17. Farjoun's 1971–94 analysis of pricing structures of leading online vendors shows a drift away from reliance on connect-time pricing models. By 1994, the flat rate had become the new dominant model, and flat rate was at least an option for most vendors. Farjoun argues that the drift of pricing models away from connect time resulted from technical innovations in telecommunications that reduced the amount of time one needed to be connected in order to run a search. Further, publishers and online vendors also believed that flat-rate pricing was the best way to break into a wider consumer end-user market for information services. Past experiments had shown that these new end users would not sign up for consumer online services that employed connect-time pricing or high up-front subscription costs (CitationElias 1990; CitationO’Connor 1995; CitationO’Leary 1991; CitationO’Leary 1996).

18. Some users need to see descriptive information (such as bibliographic citations) before deciding whether or not to “use” the information, and charging for descriptive information might alienate these users. But for other customers, descriptors are the information product, and giving them away to these customers would mean giving away potential revenue (CitationHawkins 1996).

19. Searches of the literature found the following examples of metered CD-ROM products: automotive repair manuals, a financial debt and equity reporter, Harvard Business School Publishing, and a Harvard Medical Library project to use metered CD-ROMs to provide developing nation hospitals access to the medical literature (Information Today 1996; CitationHawkins 1996; CitationNathans 1996).

20. The Mosaic browser was released in 1993, and the World Wide Web was “presented” to the 1993 Online Publishing Conference (http://www.w3.org/History.html).

21. Commercial use of the Internet was still controversial, and some argued that it should not be allowed (CitationHart et al. 1992). In the early 1990s many publishers and online providers were confused about the early NSF rules restricting commercial use of those portions of the Internet funded by NSF. Some feared that it meant that customers on NSF-funded connections could not access their services or conduct commercial transactions (CitationCronin 1994).

22. The conference report envisioned a distribution system that would reduce the transaction costs associated with downloading. The system was to automatically generate a price for the download based on how the information would be used.

23. This is more of an issue for databases that serve commercial industries with significant research and development functions that may seek to avoid database subscriptions and instead conduct searches through occasional visits to a local university library.

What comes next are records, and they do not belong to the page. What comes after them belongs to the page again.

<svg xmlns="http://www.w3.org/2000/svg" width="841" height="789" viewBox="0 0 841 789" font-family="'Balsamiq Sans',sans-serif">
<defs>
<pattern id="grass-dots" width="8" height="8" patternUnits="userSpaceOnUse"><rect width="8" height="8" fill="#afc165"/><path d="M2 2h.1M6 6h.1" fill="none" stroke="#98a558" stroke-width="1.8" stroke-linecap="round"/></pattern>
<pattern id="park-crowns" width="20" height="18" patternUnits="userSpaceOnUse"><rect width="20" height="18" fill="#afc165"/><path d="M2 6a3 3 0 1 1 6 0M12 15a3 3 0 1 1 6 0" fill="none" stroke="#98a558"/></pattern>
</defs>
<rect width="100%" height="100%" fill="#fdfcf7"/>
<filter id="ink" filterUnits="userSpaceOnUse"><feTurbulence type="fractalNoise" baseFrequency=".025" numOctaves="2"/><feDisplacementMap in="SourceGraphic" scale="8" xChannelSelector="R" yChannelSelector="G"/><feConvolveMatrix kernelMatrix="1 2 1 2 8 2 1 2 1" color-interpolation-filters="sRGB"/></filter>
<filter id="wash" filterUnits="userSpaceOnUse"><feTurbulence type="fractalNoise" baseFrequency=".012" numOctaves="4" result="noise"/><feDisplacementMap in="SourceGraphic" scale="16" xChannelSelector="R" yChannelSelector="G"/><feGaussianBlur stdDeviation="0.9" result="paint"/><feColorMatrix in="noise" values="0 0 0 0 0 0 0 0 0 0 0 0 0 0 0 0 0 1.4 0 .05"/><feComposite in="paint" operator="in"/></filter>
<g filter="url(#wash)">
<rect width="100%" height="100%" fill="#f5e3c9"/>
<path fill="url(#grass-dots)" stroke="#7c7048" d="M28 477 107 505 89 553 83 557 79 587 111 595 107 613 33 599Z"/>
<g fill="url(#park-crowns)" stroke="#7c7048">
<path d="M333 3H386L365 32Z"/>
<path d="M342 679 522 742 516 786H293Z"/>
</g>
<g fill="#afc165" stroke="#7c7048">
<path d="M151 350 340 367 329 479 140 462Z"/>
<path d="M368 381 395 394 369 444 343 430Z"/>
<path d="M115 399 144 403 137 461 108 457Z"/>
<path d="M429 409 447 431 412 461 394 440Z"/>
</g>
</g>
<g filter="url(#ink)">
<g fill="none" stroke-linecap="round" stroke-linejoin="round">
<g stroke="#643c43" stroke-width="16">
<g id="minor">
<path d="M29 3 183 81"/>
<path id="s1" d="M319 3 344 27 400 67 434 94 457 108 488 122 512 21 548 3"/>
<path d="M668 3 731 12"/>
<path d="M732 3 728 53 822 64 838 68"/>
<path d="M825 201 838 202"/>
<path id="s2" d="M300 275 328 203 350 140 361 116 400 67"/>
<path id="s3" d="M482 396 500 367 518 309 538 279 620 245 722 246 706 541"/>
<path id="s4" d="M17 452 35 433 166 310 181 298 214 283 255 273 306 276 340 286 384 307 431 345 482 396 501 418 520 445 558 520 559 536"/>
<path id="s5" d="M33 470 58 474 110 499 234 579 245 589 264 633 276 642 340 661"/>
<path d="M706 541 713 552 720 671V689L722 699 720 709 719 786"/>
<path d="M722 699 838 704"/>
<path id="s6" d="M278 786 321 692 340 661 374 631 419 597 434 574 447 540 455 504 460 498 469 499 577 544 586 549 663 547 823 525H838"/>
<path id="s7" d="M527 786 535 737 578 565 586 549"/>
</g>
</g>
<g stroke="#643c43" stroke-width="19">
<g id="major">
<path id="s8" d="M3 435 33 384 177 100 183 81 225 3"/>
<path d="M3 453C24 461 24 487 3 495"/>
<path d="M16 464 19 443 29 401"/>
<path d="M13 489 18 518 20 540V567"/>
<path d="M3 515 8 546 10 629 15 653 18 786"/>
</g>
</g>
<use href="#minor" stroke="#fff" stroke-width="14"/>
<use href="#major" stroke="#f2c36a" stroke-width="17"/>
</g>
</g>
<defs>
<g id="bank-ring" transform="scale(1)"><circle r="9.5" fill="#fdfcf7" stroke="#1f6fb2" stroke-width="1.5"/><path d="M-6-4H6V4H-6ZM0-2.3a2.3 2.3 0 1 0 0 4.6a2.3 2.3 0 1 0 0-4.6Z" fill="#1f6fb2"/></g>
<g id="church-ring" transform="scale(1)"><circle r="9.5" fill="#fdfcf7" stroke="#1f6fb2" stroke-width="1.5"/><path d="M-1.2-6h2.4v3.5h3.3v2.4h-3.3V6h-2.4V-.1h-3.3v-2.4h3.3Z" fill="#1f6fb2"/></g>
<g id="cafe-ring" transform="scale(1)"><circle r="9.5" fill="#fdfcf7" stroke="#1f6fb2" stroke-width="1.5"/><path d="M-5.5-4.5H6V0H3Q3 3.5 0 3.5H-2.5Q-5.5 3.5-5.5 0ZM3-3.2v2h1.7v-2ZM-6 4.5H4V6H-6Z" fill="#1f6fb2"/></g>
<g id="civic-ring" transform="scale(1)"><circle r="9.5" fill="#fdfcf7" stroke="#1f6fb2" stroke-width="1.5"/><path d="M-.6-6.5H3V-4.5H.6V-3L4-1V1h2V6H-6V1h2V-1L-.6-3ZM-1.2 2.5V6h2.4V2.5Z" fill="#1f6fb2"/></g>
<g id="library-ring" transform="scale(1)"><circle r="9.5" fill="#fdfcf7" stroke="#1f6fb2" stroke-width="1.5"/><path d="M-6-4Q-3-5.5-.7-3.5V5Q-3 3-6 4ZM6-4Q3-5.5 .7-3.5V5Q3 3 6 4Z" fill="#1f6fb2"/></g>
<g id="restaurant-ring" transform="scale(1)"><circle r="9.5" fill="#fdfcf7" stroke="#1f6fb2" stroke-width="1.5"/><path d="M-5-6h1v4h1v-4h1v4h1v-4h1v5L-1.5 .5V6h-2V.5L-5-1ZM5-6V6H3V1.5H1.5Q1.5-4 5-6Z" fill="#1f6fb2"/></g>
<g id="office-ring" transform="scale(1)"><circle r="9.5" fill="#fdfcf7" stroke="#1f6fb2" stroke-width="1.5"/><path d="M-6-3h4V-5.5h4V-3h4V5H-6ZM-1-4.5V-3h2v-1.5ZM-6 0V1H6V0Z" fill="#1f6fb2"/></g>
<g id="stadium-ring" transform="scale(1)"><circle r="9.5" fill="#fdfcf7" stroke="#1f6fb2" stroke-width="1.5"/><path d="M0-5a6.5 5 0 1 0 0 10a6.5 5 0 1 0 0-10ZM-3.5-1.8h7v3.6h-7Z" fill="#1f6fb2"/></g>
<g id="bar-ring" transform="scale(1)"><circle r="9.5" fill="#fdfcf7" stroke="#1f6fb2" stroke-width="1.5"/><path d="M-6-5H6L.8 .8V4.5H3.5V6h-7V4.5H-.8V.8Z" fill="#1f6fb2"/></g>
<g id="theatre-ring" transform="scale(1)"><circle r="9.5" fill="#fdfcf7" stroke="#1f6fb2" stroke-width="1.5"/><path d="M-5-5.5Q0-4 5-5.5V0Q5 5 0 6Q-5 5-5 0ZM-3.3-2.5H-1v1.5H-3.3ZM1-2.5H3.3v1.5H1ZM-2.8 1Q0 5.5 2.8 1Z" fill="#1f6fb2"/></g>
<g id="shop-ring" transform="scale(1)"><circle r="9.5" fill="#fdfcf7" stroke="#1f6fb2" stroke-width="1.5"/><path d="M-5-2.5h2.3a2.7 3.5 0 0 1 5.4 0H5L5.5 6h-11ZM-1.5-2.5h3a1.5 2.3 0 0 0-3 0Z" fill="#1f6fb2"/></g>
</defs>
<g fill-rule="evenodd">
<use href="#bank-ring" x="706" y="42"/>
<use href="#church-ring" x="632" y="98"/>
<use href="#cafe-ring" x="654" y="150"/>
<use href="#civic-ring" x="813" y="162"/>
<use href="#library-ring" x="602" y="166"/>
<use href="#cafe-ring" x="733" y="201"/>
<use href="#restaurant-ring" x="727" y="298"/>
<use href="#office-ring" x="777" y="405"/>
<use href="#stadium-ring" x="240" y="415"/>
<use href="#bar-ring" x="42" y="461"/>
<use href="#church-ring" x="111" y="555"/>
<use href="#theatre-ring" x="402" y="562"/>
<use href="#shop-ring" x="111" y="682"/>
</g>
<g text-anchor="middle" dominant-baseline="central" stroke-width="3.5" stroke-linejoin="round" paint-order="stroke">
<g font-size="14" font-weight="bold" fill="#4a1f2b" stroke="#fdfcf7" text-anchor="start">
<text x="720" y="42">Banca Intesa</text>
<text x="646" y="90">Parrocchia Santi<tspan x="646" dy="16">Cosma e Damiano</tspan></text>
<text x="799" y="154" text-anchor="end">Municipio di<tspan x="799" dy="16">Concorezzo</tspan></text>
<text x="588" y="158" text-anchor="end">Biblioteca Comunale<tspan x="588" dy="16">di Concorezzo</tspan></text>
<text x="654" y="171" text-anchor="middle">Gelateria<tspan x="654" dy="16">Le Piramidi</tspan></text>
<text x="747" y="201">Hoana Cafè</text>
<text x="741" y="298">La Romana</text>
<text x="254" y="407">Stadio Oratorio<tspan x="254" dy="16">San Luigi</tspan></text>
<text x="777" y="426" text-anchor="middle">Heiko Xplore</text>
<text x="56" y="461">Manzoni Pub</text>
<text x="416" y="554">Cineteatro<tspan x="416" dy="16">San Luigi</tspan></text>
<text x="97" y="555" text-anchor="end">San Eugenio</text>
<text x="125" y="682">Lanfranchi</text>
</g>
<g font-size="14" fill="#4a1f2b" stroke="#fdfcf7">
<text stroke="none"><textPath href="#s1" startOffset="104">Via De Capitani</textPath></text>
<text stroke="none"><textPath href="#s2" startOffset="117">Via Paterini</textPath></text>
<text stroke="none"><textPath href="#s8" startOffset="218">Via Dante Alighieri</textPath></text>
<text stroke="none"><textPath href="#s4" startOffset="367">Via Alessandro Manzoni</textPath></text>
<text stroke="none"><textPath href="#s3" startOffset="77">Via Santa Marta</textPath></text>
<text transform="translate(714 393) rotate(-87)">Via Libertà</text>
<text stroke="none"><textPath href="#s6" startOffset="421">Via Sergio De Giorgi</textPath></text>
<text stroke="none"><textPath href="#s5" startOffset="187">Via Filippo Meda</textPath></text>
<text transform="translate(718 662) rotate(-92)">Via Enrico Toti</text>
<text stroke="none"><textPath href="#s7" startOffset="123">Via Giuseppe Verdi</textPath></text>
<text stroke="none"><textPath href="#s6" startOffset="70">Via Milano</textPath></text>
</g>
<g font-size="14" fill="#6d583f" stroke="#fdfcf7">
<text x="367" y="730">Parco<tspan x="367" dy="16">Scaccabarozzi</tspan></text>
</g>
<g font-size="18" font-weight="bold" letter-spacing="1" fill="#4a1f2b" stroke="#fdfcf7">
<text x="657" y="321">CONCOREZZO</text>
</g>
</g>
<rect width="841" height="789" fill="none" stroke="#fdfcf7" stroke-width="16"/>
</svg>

24. Scholars conducting data mining or other types of research that requires access to large sets of citations may consider the use rights question unresolved in that they must still ask for special permission to gain access to and use the citations they need.

25. SciFinder Scholar Terms and Conditions Statement End User License Agreement (2008).

26. A simple Google search of “database cancellations budget cuts” produces a large number of recent library announcements of canceled database resources, in addition to extensive journal title cancellations.